**INPUT RECORDS**
++++++++++

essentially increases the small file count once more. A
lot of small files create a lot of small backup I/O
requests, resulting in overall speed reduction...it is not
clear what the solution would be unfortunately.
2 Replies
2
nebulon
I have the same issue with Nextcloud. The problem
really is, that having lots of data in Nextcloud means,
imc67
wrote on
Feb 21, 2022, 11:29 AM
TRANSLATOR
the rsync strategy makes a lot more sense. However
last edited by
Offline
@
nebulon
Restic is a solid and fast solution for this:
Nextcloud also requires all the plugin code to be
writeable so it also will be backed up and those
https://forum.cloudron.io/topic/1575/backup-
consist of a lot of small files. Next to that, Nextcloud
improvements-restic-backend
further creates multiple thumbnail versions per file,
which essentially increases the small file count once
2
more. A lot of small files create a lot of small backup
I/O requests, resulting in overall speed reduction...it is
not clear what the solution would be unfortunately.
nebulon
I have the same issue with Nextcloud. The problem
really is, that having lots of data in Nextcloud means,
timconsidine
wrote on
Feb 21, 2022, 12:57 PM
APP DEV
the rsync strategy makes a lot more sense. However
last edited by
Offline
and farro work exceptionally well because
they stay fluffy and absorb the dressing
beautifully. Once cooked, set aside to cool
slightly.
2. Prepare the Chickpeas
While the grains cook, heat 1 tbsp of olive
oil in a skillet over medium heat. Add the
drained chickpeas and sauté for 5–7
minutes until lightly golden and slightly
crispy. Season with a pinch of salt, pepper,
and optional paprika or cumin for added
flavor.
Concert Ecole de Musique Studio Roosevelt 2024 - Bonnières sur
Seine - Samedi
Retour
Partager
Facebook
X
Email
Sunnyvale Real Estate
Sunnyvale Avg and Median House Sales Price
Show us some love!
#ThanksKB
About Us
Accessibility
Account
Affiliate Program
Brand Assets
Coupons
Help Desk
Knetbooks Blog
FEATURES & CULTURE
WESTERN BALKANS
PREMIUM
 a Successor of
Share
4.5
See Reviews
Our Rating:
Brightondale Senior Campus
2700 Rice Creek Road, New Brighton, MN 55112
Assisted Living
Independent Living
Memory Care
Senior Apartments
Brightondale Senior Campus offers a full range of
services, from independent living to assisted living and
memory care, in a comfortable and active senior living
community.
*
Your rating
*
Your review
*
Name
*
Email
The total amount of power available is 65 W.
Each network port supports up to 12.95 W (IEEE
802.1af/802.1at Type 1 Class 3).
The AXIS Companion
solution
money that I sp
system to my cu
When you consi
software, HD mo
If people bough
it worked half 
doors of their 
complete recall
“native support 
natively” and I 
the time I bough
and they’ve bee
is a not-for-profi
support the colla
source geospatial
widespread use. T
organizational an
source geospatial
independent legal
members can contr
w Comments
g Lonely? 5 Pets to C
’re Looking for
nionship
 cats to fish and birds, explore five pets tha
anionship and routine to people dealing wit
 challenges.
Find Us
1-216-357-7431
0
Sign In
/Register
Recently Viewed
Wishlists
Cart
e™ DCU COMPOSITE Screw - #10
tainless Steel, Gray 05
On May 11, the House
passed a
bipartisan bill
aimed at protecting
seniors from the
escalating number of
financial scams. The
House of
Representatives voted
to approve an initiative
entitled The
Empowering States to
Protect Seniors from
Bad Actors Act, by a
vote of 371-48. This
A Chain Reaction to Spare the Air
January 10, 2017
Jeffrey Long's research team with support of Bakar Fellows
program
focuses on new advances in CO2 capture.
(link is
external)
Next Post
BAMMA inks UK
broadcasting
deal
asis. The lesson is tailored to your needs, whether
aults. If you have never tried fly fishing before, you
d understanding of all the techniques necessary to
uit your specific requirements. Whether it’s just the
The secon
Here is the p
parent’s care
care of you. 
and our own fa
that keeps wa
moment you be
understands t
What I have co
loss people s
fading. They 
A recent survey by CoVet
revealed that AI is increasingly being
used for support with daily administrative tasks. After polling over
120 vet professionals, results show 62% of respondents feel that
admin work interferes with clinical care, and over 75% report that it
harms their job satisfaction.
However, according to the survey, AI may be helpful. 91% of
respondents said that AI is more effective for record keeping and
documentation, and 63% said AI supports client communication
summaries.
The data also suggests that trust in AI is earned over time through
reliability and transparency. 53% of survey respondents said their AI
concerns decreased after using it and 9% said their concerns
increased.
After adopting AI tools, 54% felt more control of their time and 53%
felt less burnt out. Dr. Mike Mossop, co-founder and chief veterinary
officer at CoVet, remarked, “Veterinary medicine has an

++++++++++

**INSTRUCTION**
Read the entries above, then pull out the lines that include "respondents".

**WORKED SOLUTION**
120 vet professionals, results show 62% of respondents feel that
respondents said that AI is more effective for record keeping and
reliability and transparency. 53% of survey respondents said their AI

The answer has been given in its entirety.